● **GOAL OF THE EXERCISE**
Check every line of the data and copy the ones where "thumb" appears.

● **EXTRACTED RECORDS**
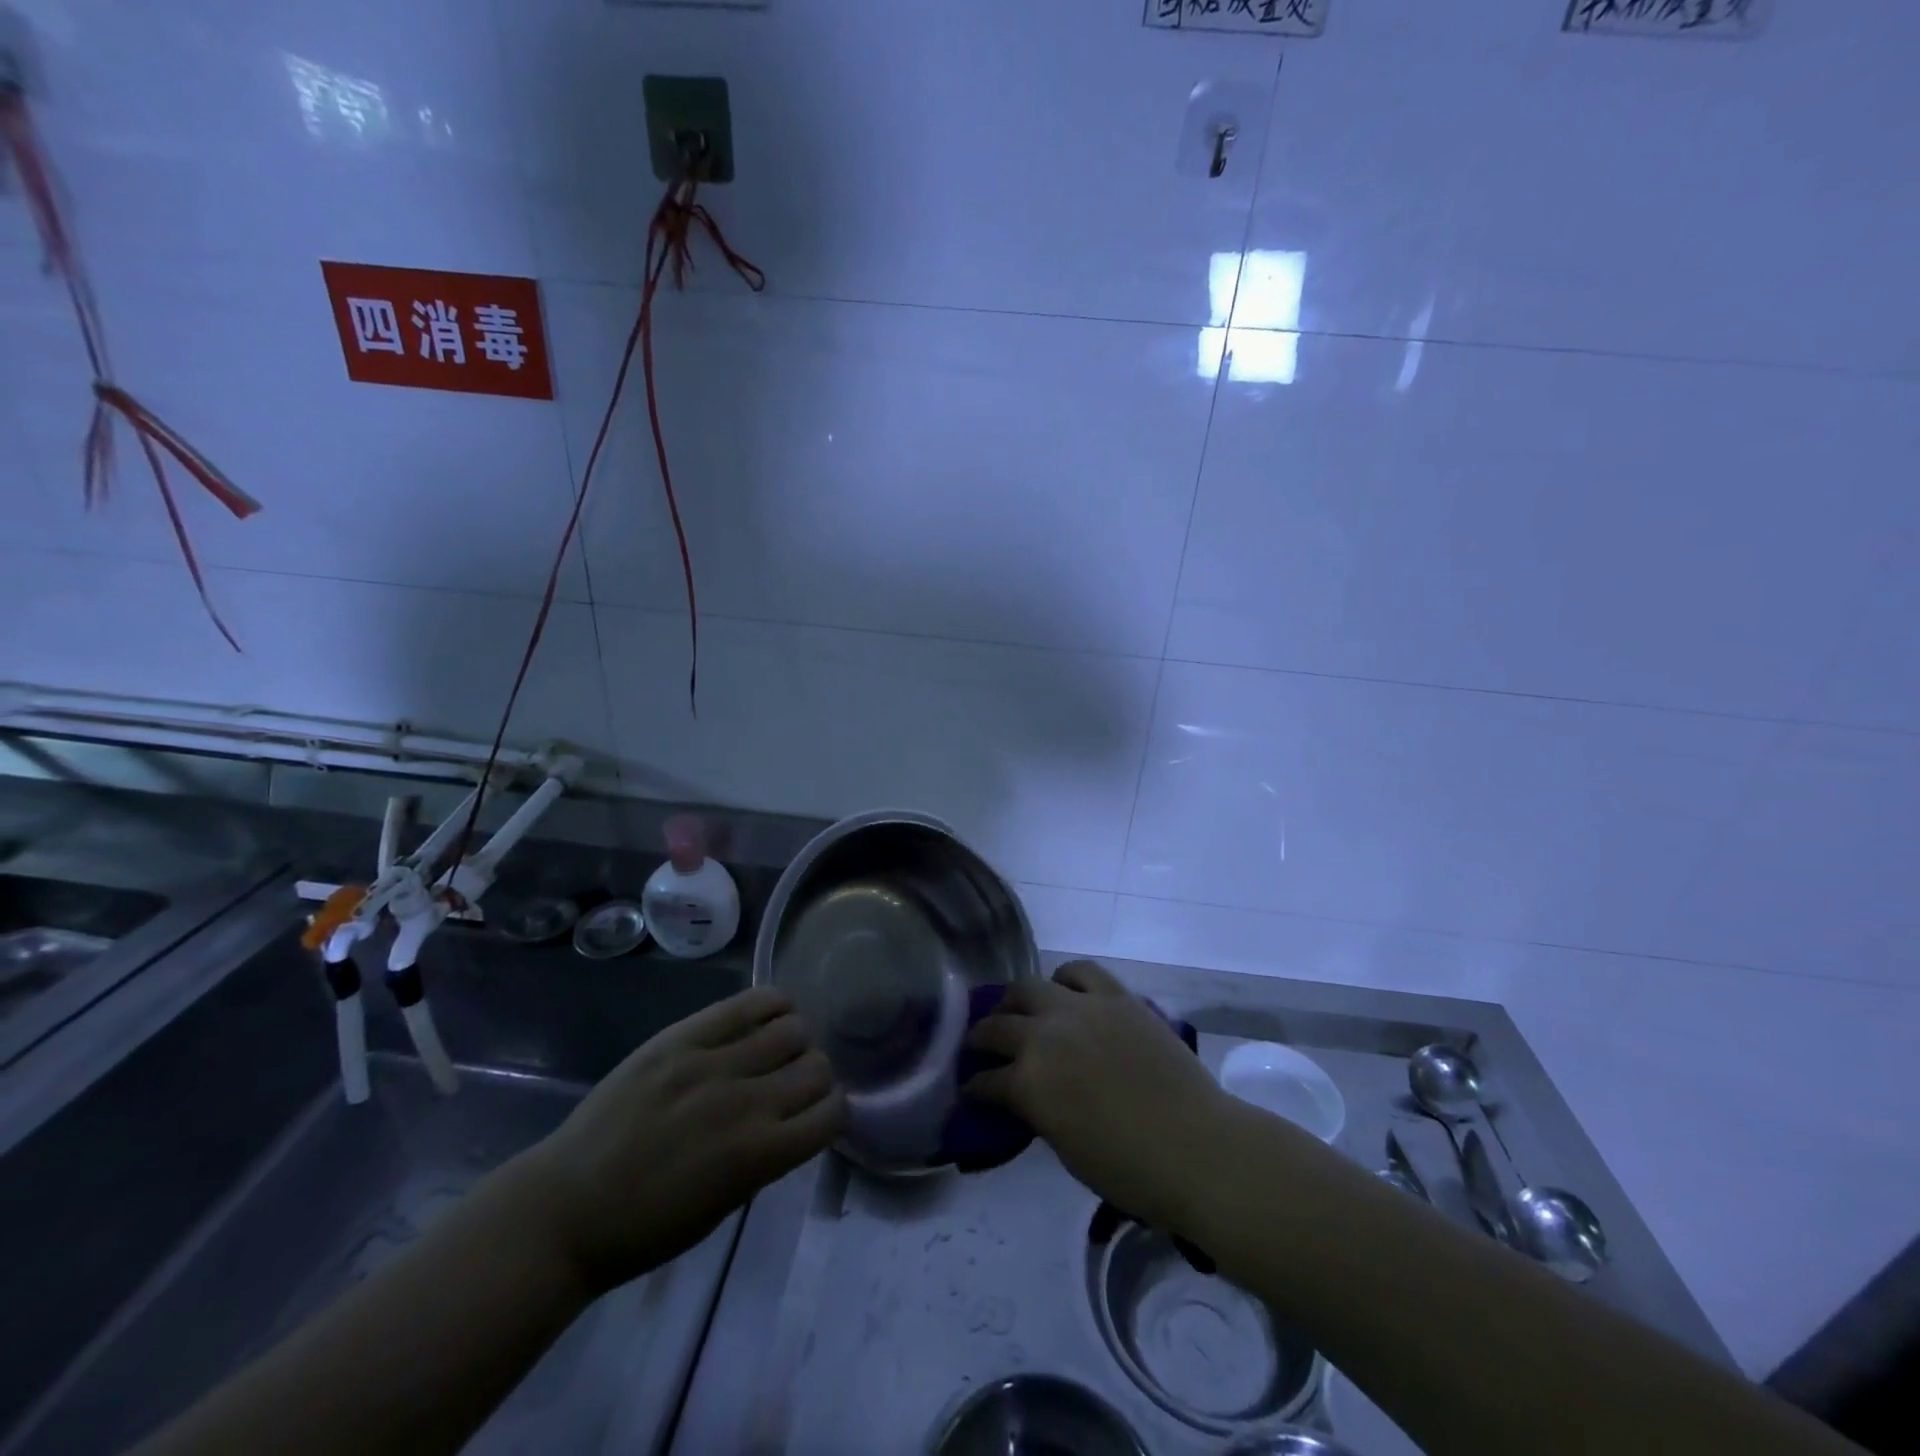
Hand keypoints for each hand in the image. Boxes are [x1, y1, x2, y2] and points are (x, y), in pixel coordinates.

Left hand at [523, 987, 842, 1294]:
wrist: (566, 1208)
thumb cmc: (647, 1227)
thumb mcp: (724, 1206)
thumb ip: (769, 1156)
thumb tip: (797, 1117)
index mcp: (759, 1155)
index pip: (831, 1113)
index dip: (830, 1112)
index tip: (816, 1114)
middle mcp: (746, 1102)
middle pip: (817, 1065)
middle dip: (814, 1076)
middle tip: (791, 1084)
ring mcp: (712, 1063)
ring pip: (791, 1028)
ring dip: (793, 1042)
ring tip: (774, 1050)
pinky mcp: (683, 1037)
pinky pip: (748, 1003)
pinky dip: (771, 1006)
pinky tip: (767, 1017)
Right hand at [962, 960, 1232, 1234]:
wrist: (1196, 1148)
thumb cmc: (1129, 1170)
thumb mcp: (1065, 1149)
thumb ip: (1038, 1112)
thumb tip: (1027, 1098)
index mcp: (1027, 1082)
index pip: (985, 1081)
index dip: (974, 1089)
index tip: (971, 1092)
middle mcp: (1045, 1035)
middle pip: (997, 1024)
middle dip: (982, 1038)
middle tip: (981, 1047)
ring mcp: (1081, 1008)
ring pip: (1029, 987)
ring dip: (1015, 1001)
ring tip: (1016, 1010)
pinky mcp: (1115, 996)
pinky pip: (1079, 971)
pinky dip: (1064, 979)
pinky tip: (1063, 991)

● **THE COMPLETED TASK**
thumb cmc: (647, 1227)
thumb mcp: (724, 1206)
thumb ip: (769, 1156)
thumb tip: (797, 1117)
thumb cmc: (1129, 1170)
thumb mcp: (1065, 1149)
thumb ip: (1038, 1112)
thumb tip: (1027, 1098)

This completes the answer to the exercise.